La historia de Torrico era siniestra desde el árbol genealógico: su familia materna tenía ascendencia alemana e ideología nazi. Sus familiares arios lo rechazaban por tener sangre boliviana por parte de padre. Flores contaba que el asesino se crió con la abuela paterna, que murió quemada delante de su nieto cuando intentaba encender con nafta un horno de barro. Para el analista, ese hecho fue el que determinó la vida delictiva de Torrico, su inconstancia en las relaciones afectivas con mujeres y su inclinación a las drogas duras.
Esteban Brandán era la otra parte. Para Flores, se trataba de un sujeto afeminado, dependiente sometido y con una marcada tendencia homosexual. “Es una persona sumisa”, agregó.
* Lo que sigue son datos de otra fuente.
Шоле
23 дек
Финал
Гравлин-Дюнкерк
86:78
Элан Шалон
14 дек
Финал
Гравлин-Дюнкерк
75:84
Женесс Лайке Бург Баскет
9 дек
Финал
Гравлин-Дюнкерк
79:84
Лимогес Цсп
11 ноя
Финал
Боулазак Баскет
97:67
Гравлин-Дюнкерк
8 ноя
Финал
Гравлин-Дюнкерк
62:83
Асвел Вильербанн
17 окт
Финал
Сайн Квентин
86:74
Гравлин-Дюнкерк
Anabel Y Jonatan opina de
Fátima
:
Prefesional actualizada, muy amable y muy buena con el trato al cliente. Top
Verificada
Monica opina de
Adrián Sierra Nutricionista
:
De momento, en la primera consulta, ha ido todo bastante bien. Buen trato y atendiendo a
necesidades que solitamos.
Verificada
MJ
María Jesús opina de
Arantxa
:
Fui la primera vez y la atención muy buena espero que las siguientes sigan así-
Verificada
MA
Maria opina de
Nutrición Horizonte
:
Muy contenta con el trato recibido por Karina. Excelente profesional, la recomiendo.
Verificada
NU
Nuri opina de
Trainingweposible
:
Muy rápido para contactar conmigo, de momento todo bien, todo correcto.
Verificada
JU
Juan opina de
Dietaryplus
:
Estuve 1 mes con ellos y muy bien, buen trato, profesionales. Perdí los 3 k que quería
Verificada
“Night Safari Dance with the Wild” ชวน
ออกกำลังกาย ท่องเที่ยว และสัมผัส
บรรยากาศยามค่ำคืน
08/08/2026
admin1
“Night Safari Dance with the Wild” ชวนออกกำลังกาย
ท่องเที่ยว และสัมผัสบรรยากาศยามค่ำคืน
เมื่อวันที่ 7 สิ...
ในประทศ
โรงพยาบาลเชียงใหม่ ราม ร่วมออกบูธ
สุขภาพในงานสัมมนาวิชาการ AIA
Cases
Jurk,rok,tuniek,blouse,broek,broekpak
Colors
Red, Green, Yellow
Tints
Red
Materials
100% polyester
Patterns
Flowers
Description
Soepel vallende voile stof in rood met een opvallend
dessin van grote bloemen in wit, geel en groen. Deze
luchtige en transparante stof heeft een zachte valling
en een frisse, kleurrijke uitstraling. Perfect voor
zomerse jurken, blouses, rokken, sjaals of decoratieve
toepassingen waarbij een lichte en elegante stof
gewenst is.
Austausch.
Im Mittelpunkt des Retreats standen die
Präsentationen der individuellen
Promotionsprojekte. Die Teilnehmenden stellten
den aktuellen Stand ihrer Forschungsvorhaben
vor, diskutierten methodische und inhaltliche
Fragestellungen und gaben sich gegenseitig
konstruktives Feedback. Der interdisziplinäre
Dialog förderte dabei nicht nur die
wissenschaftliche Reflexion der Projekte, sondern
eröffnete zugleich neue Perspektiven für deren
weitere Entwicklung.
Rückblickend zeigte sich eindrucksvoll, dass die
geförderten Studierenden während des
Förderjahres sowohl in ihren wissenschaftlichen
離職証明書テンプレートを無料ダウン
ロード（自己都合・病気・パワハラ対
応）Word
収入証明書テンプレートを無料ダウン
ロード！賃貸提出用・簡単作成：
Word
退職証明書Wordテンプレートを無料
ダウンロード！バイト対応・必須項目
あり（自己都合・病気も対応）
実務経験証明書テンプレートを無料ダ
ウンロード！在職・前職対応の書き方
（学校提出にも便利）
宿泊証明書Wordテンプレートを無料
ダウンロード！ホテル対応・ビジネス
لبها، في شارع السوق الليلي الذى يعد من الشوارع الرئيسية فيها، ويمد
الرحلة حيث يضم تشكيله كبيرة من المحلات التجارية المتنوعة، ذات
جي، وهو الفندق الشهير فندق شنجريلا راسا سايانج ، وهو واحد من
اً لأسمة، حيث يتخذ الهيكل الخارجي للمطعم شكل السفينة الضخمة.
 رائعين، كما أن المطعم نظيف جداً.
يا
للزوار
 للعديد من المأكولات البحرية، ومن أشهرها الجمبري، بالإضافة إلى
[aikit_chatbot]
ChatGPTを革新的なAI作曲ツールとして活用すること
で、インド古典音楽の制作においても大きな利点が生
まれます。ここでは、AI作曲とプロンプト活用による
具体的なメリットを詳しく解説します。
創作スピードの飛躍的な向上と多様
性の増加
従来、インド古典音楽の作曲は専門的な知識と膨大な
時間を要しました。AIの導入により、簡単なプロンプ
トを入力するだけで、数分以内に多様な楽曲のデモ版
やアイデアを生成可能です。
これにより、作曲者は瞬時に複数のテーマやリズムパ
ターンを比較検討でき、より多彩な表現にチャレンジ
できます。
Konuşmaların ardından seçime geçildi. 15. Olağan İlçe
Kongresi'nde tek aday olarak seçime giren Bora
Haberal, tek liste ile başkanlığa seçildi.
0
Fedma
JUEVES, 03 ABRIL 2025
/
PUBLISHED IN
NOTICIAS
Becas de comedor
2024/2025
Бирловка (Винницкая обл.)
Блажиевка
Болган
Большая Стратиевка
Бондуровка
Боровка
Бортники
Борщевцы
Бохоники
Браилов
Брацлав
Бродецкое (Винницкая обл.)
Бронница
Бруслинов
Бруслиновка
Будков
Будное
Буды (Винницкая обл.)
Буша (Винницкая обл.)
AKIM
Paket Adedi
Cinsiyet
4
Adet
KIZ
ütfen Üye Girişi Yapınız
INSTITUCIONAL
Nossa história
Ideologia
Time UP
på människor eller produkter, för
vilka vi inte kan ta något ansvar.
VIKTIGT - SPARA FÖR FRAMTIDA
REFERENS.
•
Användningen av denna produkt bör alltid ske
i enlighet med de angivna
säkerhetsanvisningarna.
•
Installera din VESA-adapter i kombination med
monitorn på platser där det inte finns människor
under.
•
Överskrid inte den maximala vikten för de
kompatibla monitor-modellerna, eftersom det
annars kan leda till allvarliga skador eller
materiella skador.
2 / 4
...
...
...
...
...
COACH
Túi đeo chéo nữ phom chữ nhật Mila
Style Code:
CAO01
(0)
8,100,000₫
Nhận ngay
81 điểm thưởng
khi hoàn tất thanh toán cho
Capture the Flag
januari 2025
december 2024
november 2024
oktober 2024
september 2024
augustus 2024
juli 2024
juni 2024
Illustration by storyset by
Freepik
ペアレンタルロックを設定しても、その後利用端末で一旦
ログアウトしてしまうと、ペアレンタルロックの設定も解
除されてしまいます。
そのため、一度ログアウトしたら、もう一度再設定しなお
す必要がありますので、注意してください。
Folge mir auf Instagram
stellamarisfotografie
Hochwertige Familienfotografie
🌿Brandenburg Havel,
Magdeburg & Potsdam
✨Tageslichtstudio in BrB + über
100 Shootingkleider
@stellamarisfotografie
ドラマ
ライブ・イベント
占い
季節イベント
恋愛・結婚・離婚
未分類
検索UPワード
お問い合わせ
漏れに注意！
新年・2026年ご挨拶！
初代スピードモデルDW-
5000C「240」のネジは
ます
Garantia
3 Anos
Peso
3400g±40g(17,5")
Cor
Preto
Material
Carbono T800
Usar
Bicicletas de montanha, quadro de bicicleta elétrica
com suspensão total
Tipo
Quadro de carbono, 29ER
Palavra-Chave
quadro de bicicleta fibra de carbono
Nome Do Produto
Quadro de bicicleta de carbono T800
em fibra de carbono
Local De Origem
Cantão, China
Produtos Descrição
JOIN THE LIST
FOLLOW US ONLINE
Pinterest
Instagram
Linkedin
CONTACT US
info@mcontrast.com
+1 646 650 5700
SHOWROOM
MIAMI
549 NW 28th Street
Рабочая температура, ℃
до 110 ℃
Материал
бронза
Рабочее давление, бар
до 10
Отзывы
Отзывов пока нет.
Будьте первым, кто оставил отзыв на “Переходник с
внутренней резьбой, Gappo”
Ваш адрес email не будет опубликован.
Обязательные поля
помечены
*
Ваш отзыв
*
Finalizó diciendo que el cómplice se había desligado totalmente del crimen.
El 10 de diciembre de 1999 llegó la sentencia. El tribunal presidido por Alberto Fleming, Susana Sálico de Martínez, Antonio Morosini y la secretaría de Ana Gloria Moya condenó a reclusión perpetua y reclusión por tiempo indeterminado a los dos imputados. Se los encontró culpables de rapto, drogadicción de los dos hermanitos, la violación de la nena y el doble homicidio agravado por alevosía. Para la fiscal Herrera de Gudiño, el motivo del rapto fue la satisfacción sexual de los acusados, y el asesinato fue un medio favorable para ocultar el crimen”.
La historia de Torrico no se cerró con la condena. El 1 de enero de 2006 escapó junto a Diego Enríquez, su compañero de celda. Se habló entonces de la complicidad de varios policías en la huida. Fue atrapado a fines de agosto en Buenos Aires, cuando intentaba robar un local de venta de teléfonos celulares. Hoy comparte pabellón con Gustavo Lasi, el asesino de las turistas francesas.